It cannot be denied that Martina Navratilova is a great tennis player. But can she be as successful at motherhood? The tennis star and up-front lesbian has recently declared that she would like to be a mother. The desire for any woman to have a child is, of course, normal, but critics queried whether lesbian parenting is desirable. Martina hit back at her critics, claiming that there is no reason why she should not raise a child.
Others agree, claiming that sexual preference has nothing to do with the issue of good parenting. But does the evidence bear this out? Initial research is beginning to show that children do suffer from being raised by same-sex parents. Before turning to this evidence, let me say that obviously many traditional families have poor parenting skills. But exceptions do not make the rule. The point is, in most cases, a child will do better with a mother and father, and in most cases, a child will suffer as a result of being raised by same-sex parents.
One person who has spent a lot of time looking into this question is Harvard psychologist Joe Nicolosi. He argues that kids raised by homosexuals are traumatised, emotionally and socially.
Children, he argues, are profoundly affected by parental behavior. For example, children of smokers often become smokers. “Homosexuality,” says Nicolosi, “is primarily an identity problem, not a sexual problem, and it begins in childhood. The process begins when a child realises that the world is divided between male and female and that he is not equipped to be identified as male. His father fails to sufficiently encourage male-gender identity. Because he is not fully male-genderidentified, he is not psychologically prepared to feel heterosexual attractions. In order to be attracted to women, a male must feel sufficiently masculine. Faced with this predicament, he goes into a world of fantasy and denies the imperative of being either male of female.”
The lack of a strong father figure seems to be a major factor in those who become homosexuals. Another researcher, Dr Paul Cameron, says the admittedly scant data on the subject confirms Nicolosi’s findings. These studies show that eight per cent and 33 per cent of adult respondents raised by homosexuals said they considered themselves homosexual or bisexual, far above the national (US) norm of two per cent of the adult population.
The absence of role models presents other problems. Now will a man raised by two men know how to relate to a woman? Or how will a man raised by two women know how to relate to men?
One woman who was raised by lesbians now runs a support and recovery program for those coming out of the homosexual lifestyle and their families. She put it this way: “I realise that homosexuals feel they can give a child love and support that even many straight families can’t provide, but I’ve been there. I know the finger-pointing and the shame one carries. For years, you struggle with the thought that you might be a homosexual. People say ‘like mother, like daughter’. Most of us become promiscuous to prove we’re straight.”

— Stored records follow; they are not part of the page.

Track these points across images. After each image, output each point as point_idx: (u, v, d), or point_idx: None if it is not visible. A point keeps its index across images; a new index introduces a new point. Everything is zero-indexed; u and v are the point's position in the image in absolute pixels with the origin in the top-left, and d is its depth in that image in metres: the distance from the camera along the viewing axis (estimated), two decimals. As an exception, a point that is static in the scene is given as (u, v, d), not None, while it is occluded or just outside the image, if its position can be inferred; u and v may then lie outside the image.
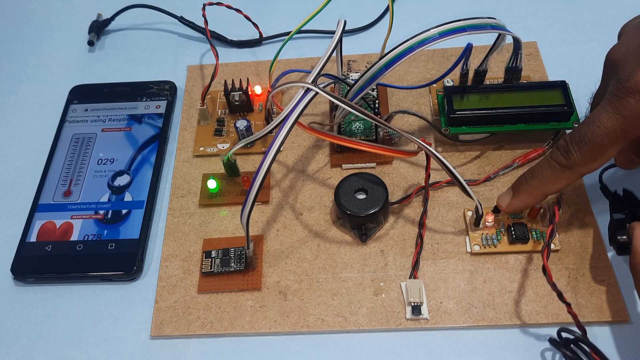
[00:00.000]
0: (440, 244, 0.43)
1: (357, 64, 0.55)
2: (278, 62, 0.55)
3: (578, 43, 0.54)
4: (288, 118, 0.38)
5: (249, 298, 0.42)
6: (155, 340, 0.41)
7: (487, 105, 0.46)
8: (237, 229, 0.45)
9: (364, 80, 0.42)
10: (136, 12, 0.60)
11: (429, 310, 0.40)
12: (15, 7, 0.65)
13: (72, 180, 0.49)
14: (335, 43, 0.42)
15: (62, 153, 0.50)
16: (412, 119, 0.50)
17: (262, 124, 0.51)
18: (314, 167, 0.48)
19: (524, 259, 0.42)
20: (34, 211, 0.47)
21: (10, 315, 0.43)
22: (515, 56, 0.46)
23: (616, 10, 0.57)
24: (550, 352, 0.38)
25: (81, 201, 0.47)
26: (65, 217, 0.47)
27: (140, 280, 0.44)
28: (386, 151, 0.41)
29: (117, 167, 0.49)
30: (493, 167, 0.47)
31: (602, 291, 0.40)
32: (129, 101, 0.54)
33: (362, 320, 0.40)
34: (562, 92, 0.46)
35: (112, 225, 0.46)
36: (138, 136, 0.51)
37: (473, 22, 0.40)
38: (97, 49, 0.60)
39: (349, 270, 0.42)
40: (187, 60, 0.58)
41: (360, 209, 0.43)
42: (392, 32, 0.47)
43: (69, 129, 0.52)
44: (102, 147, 0.51)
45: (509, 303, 0.40)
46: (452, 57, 0.54)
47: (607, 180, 0.45)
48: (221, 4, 0.54)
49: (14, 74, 0.59)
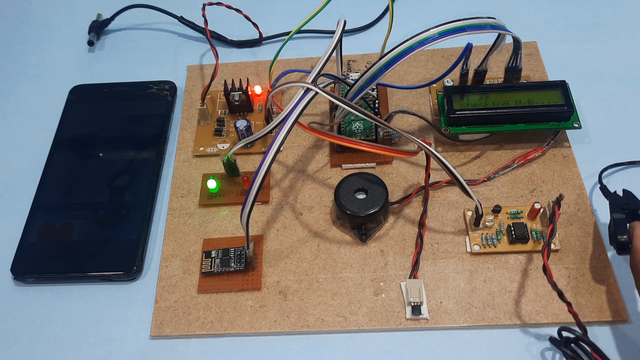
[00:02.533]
0: (440, 244, 0.43)
1: (357, 64, 0.55)
2: (278, 62, 0.55)
3: (578, 43, 0.54)
4: (288, 118, 0.38)
5: (249, 298, 0.42)
6: (155, 340, 0.41)
7: (487, 105, 0.46)
8: (237, 229, 0.45)
9: (363, 80, 0.42)
10: (136, 12, 0.60)
11: (429, 310, 0.40)
12: (15, 7, 0.65)
13: (72, 181, 0.49)
14: (335, 43, 0.42)
15: (62, 153, 0.51)
16: (412, 119, 0.50)
17: (262, 124, 0.51)
18: (314, 167, 0.48)
19: (524, 258, 0.42)
20: (34, 211, 0.47)
21: (10, 315, 0.43)
22: (515, 56, 0.46)
23: (616, 10, 0.57)
24: (551, 352, 0.38)
25: (81, 201, 0.47)
26: (66, 217, 0.47)
27: (140, 280, 0.44)
28: (386, 151, 0.41)
29: (117, 168, 0.49)
30: (493, 167, 0.47)
31: (602, 291, 0.40)
32: (129, 101, 0.54)
33: (362, 320, 0.40)
34: (562, 92, 0.46)
35: (112, 226, 0.46)
36: (138, 136, 0.51)
37: (473, 22, 0.40)
38: (97, 49, 0.60)
39: (349, 270, 0.42)
40: (187, 60, 0.58)
41: (360, 209, 0.43)
42: (392, 32, 0.47)
43: (69, 130, 0.52)
44: (102, 147, 0.51)
45: (509, 303, 0.40)
46: (452, 57, 0.54)
47: (607, 180, 0.45)
48: (221, 4, 0.54)
49: (14, 74, 0.59)
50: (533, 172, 0.46)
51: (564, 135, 0.48)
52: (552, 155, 0.47)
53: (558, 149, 0.47)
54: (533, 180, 0.46)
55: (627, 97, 0.50)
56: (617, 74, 0.52)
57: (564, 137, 0.48)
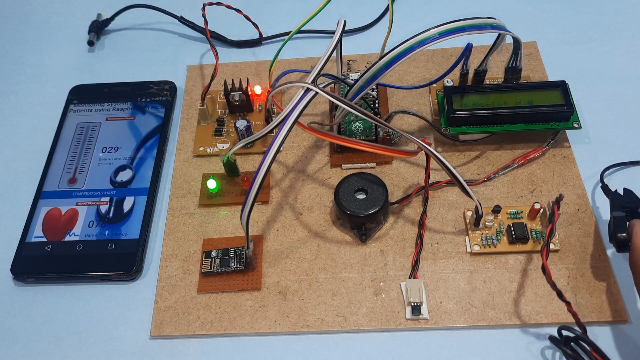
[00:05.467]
0: (440, 244, 0.43)
1: (357, 64, 0.55)
2: (278, 62, 0.55)
3: (578, 43, 0.54)
4: (288, 118, 0.38)
5: (248, 298, 0.42)
6: (155, 340, 0.41)
7: (487, 105, 0.46)
8: (237, 229, 0.45)
9: (363, 80, 0.42)
10: (136, 12, 0.60)
11: (429, 310, 0.40)
12: (15, 7, 0.65)
13: (72, 181, 0.49)
14: (335, 43, 0.42)
15: (62, 153, 0.50)
16: (412, 119, 0.50)
17: (262, 124, 0.51)
18: (314, 167, 0.48)
19: (524, 259, 0.42)
20: (33, 211, 0.47)
21: (10, 315, 0.43)
22: (515, 56, 0.46)
23: (616, 10, 0.57)
24: (550, 352, 0.38)
25: (81, 201, 0.47)
26: (66, 217, 0.47)
27: (140, 280, 0.44)
28: (386, 151, 0.41)
29: (117, 165, 0.49)
30: (493, 167, 0.47)
31: (602, 291, 0.40)
32: (128, 101, 0.54)
33: (362, 320, 0.40)
34: (562, 92, 0.46)
35: (112, 225, 0.46)
36: (137, 136, 0.51)
37: (473, 22, 0.40)
38: (97, 49, 0.60)
39: (348, 270, 0.42)
40: (187, 60, 0.58)
41: (360, 209, 0.43)
42: (392, 32, 0.47)
43: (69, 129, 0.52)
44: (101, 147, 0.51)
45: (509, 303, 0.40)
46: (452, 57, 0.54)
47: (607, 179, 0.45)
48: (221, 4, 0.54)
49: (14, 74, 0.59)
50: (533, 172, 0.46)
51: (563, 135, 0.48)
52: (552, 156, 0.47)
53: (558, 149, 0.47)
54: (533, 181, 0.46)
55: (627, 97, 0.50)
56: (617, 74, 0.52)
57: (564, 137, 0.48)
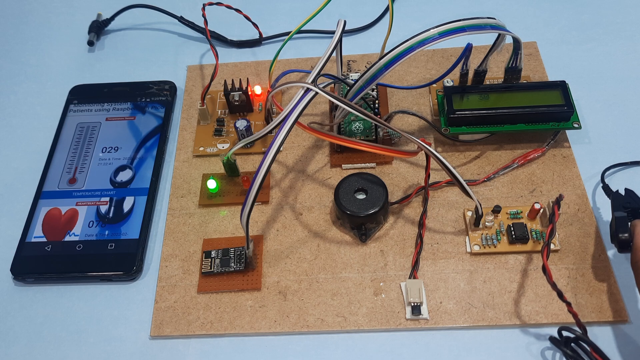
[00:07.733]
0: (440, 244, 0.43)
1: (357, 64, 0.55)
2: (278, 62, 0.55)
3: (578, 43, 0.54)
4: (288, 118, 0.38)
5: (248, 298, 0.42)
6: (155, 340, 0.41)
7: (487, 105, 0.46)
8: (236, 229, 0.45)
9: (363, 80, 0.42)
10: (136, 12, 0.60)
11: (429, 310, 0.40)
12: (15, 7, 0.65)
13: (72, 181, 0.49)
14: (335, 43, 0.42)
15: (62, 153, 0.50)
16: (412, 119, 0.50)
17: (262, 124, 0.51)
18: (314, 167, 0.48)
19: (524, 259, 0.42)
20: (33, 211, 0.47)
21: (10, 315, 0.43)
22: (515, 56, 0.46)
23: (616, 10, 0.57)
24: (550, 352, 0.38)
25: (81, 201, 0.47)
26: (66, 217, 0.47)
27: (140, 281, 0.44)
28: (386, 151, 0.41)
29: (117, 165, 0.49)
30: (493, 167, 0.47)
31: (602, 291, 0.40)
32: (128, 101, 0.54)
33: (362, 320, 0.40)
34: (561, 92, 0.46)
35: (112, 225, 0.46)
36: (137, 136, 0.51)
37: (473, 22, 0.40)
38: (97, 49, 0.60)
39: (348, 270, 0.42)
40: (187, 60, 0.58)
41: (360, 209, 0.43)
42: (392, 32, 0.47)
43: (69, 129, 0.52)
44: (101, 147, 0.51)
45: (509, 303, 0.40)
46: (452, 57, 0.54)
47: (608, 180, 0.45)
48: (221, 4, 0.54)
49: (14, 74, 0.59)
50: (533, 173, 0.46)
51: (563, 135, 0.48)
52: (552, 156, 0.47)
53: (558, 149, 0.47)
54: (533, 181, 0.46)
55: (627, 97, 0.50)
56: (617, 74, 0.52)
57: (564, 137, 0.48)
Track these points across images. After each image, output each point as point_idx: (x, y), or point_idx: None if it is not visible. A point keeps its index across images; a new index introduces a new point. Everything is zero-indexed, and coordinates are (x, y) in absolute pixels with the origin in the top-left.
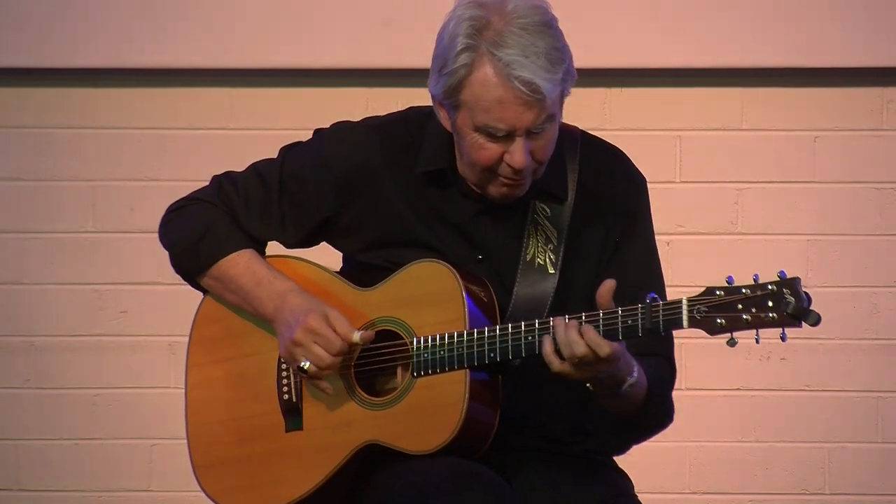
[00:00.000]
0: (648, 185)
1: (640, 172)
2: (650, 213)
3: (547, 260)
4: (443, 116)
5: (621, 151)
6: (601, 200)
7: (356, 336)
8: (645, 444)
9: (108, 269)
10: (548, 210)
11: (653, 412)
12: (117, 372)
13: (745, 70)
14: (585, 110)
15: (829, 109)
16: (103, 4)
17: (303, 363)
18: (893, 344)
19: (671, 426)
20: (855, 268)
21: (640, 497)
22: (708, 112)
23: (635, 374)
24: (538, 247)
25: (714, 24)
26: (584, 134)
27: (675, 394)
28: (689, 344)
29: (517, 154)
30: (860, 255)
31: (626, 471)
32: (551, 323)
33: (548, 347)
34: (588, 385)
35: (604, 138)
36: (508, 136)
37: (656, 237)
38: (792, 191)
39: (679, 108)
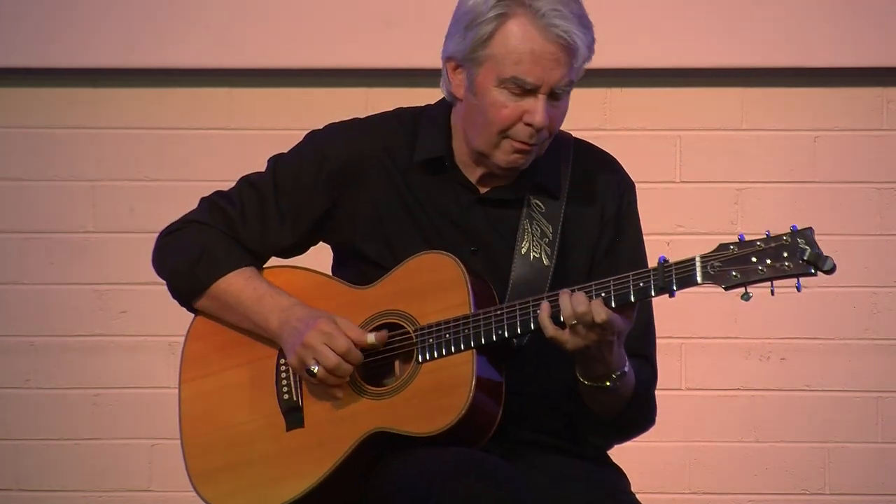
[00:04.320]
0: (648, 185)
1: (629, 176)
2: (638, 217)
3: (542, 253)
4: (458, 82)
5: (612, 156)
6: (593, 199)
7: (370, 337)
8: (645, 444)
9: (108, 269)
10: (542, 206)
11: (637, 410)
12: (117, 372)
13: (745, 70)
14: (585, 110)
15: (829, 109)
16: (104, 4)
17: (312, 366)
18: (893, 344)
19: (672, 427)
20: (855, 268)
21: (641, 497)
22: (708, 112)
23: (626, 369)
24: (533, 241)
25: (714, 24)
26: (576, 139)
27: (675, 394)
28: (689, 344)
29: (539, 112)
30: (860, 255)
31: (625, 471)
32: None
33: (544, 312)
34: (578, 376)
35: (603, 138)
36: (531, 93)
37: (656, 237)
38: (792, 191)
39: (679, 108)
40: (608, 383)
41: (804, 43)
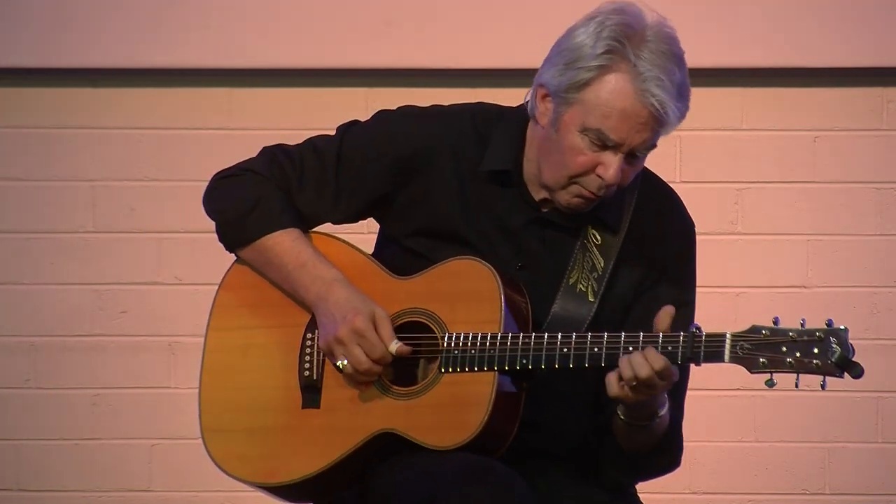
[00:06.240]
0: None
1: (691, 218)
2: (695, 261)
3: (589, 288)
4: (543, 110)
5: (677, 195)
6: (650, 239)
7: (393, 346)
8: None
9: (108, 269)
10: (599, 238)
11: (666, 450)
12: (117, 372)
13: (745, 70)
14: None
15: (829, 109)
16: (104, 4)
17: (341, 361)
18: (893, 344)
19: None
20: (855, 268)
21: (640, 497)
22: (708, 112)
23: (665, 410)
24: (582, 273)
25: (714, 24)
26: (646, 170)
27: None
28: None
29: (613, 168)
30: (860, 255)
31: None
32: (603, 341)
33: (613, 376)
34: (620, 415)
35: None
36: (612, 149)
37: None
38: (792, 191)
39: None
40: (649, 422)
41: (804, 43)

Children need to see how men and women interact together. A homosexual or lesbian union cannot provide that role model. Children deserve better. But the interests of the child is the last thing being considered in this debate. Indeed, today everyone is demanding rights to do this and that, but very few seem to realise that rights must be balanced by responsibilities. The right to have a child must be balanced by the rights of the child. Children should be given the first priority, and not be allowed to be used as a political football by the homosexual lobby in their efforts to seek legitimacy for their lifestyle. If the data is still not all in yet, then for the sake of children, we should not rush headlong into gay adoption and marriage.